27 juin 2018

« C’est un effet d’annonce et ce service est strictement impossible car les armées sont exsangues ! »

Le général Houdet analyse, pour Boulevard Voltaire, les annonces du gouvernement sur le service national universel voulu par Emmanuel Macron. « Le Président Macron et le gouvernement s’obstinent. » Un éclairage original, en particulier sur les départs anticipés, très nombreux dans la gendarmerie et dans l’armée de terre, qui rendront le projet très difficile à réaliser.

Le service national universel voulu par le président de la République serait une sorte d’incorporation qui durerait un mois obligatoire .

Comment voyez-vous ce nouveau dispositif ?

Selon moi, il s’agit d’un effet d’annonce puisqu’après avoir présenté le dispositif, il dit qu’il va consulter les jeunes, leurs familles et les militaires. Nous allons alors nous apercevoir que la formule sur un mois est quasiment impossible.

L’armée de terre aurait-elle les moyens de supporter une nouvelle contrainte en termes de logistique, de temps et de moyens ?

Les armées sont exsangues, complètement fatiguées par les opérations extérieures et Sentinelles et très inquiètes de toutes les réformes des retraites, des rémunérations, etc. 

Les gens préfèrent partir maintenant plutôt que d’attendre des réformes qui seront forcément défavorables par rapport à maintenant.

J’en veux pour preuve que le DRH de la Gendarmerie a annoncé qu’il voyait un départ de 15 000 gendarmes de façon irrationnelle à cause de toutes ces mesures-là. Ce sera donc pareil pour l’armée de terre.

L’armée de terre est exsangue. Les gens en ont marre. Ils ont été choqués par l’humiliation et le départ du Général Pierre du Villiers, qui était adoré de tous. 

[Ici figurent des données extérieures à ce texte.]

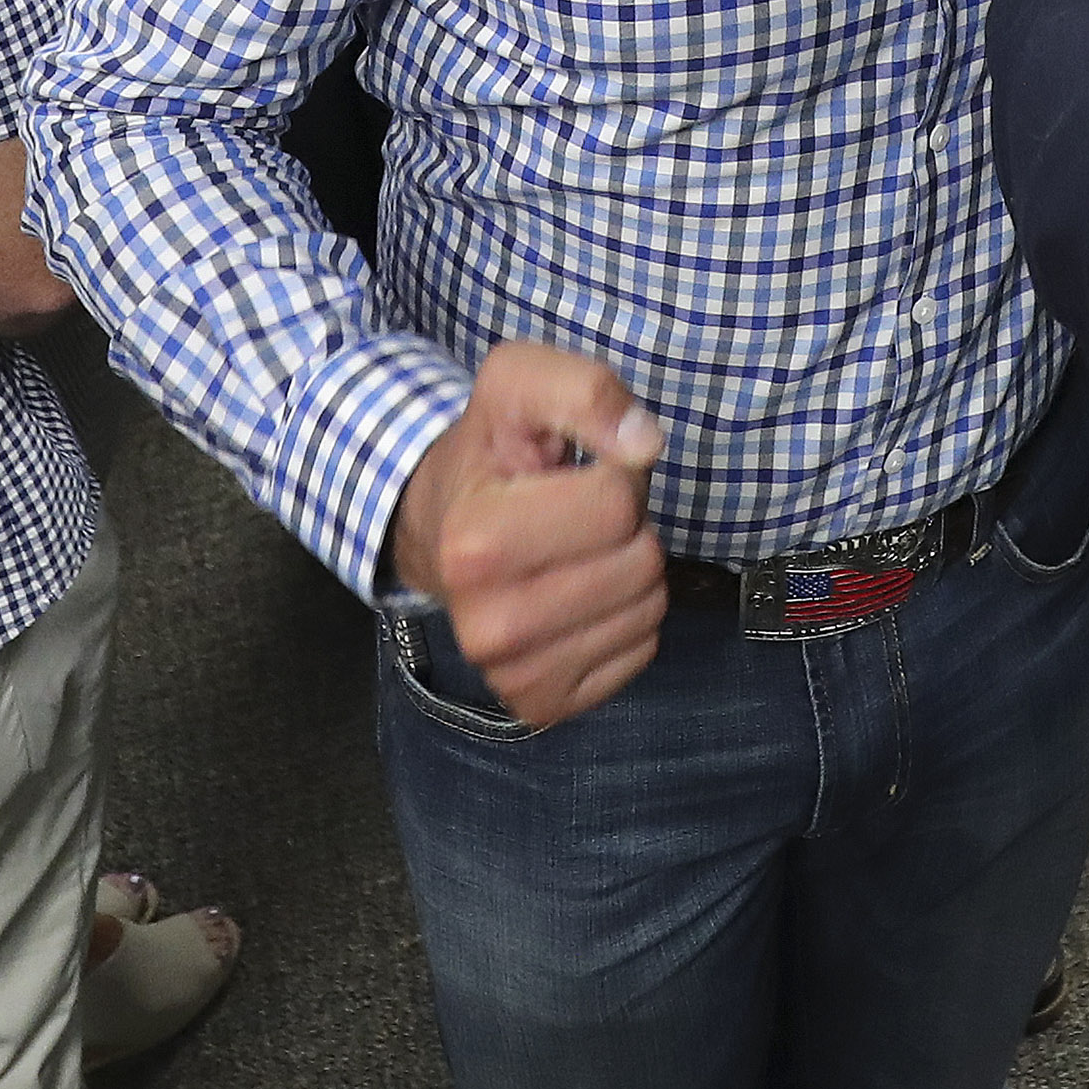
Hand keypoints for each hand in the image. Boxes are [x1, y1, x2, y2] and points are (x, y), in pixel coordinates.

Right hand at [387, 342, 671, 724]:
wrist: (440, 528)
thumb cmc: (491, 456)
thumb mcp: (520, 385)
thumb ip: (584, 392)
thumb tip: (645, 443)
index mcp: (473, 546)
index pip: (619, 506)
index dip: (613, 476)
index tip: (570, 475)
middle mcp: (488, 627)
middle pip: (641, 563)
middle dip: (625, 526)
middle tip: (574, 515)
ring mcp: (513, 674)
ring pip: (648, 610)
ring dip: (628, 571)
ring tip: (575, 551)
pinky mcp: (542, 703)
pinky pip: (641, 652)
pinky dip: (626, 618)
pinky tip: (579, 595)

La confiance ne se décrète pas, elle s’acquiert. Le président de la République a vraiment perdu cette occasion.

Le service national universel concernerait potentiellement 750 000 adolescents, garçons et filles.

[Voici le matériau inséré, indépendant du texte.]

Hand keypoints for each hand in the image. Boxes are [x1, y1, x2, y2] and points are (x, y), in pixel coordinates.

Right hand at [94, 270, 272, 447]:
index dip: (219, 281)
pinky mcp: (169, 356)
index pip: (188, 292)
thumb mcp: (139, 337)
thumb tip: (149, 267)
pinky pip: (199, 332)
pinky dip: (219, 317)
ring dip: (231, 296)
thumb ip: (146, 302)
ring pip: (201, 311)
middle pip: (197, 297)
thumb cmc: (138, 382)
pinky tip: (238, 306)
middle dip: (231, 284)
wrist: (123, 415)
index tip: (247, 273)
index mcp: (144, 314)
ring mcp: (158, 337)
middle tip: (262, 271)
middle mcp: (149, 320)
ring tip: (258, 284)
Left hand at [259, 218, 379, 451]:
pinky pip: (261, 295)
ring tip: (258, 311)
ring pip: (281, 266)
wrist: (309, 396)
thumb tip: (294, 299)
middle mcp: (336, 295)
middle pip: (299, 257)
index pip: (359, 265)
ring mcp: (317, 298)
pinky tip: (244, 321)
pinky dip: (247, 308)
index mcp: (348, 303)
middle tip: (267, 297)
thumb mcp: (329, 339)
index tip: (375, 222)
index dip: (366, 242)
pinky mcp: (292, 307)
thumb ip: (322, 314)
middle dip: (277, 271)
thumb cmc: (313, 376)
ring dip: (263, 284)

Y aurait-il un moyen d’une façon ou d’une autre d’appliquer cette mesure ?

Les jeunes entre 16 et 18 ans sont à l’école. Il sera donc difficile de viser un autre moment que les vacances d’été. Il y aurait donc près de 400 000 jeunes à manager en même temps. Il faudrait forcément passer par des visites médicales et d’autres formalités administratives. Je ne vois pas où et comment nous pourrions rassembler 400 000 jeunes pendant l’été.

Si cette réforme était votée, aurait-elle une chance d’aboutir telle qu’elle est prévue aujourd’hui ?

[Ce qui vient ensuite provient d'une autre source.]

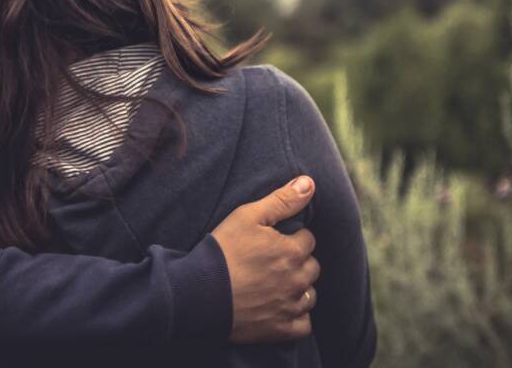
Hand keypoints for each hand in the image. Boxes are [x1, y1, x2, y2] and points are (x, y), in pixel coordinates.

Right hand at [211, 175, 319, 342]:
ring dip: (300, 288)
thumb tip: (310, 182)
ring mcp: (289, 307)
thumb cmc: (222, 251)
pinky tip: (284, 308)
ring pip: (310, 295)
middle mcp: (296, 280)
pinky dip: (298, 317)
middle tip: (275, 260)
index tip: (275, 239)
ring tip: (279, 283)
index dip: (292, 236)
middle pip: (313, 266)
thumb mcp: (248, 216)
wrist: (199, 293)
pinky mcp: (279, 330)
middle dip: (299, 261)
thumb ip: (282, 200)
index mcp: (291, 251)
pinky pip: (304, 326)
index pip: (308, 239)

C’est un effet d’annonce, comme d’habitude. Après avoir consulté un peu les gens, on s’apercevra que c’est strictement impossible. Le Général Ménaouine, le leader du groupe de travail a rendu ses conclusions en disant que c’était très très difficile.

Au-delà des termes, la question fondamentale est celle de ce que feront ces jeunes pendant ce service. 

Selon moi, il y a une voix pour une approche par la sécurité intérieure et le territoire. On pourrait  mettre ces jeunes au service de leur territoire, en outre-mer ou en métropole, et  éventuellement les confier à la gendarmerie, la police, les pompiers, la sécurité civile et éventuellement dans les communes sur des problématiques sociales ou environnementales. Voilà quelques emplois  possibles. Mais en un mois, ce sera strictement impossible.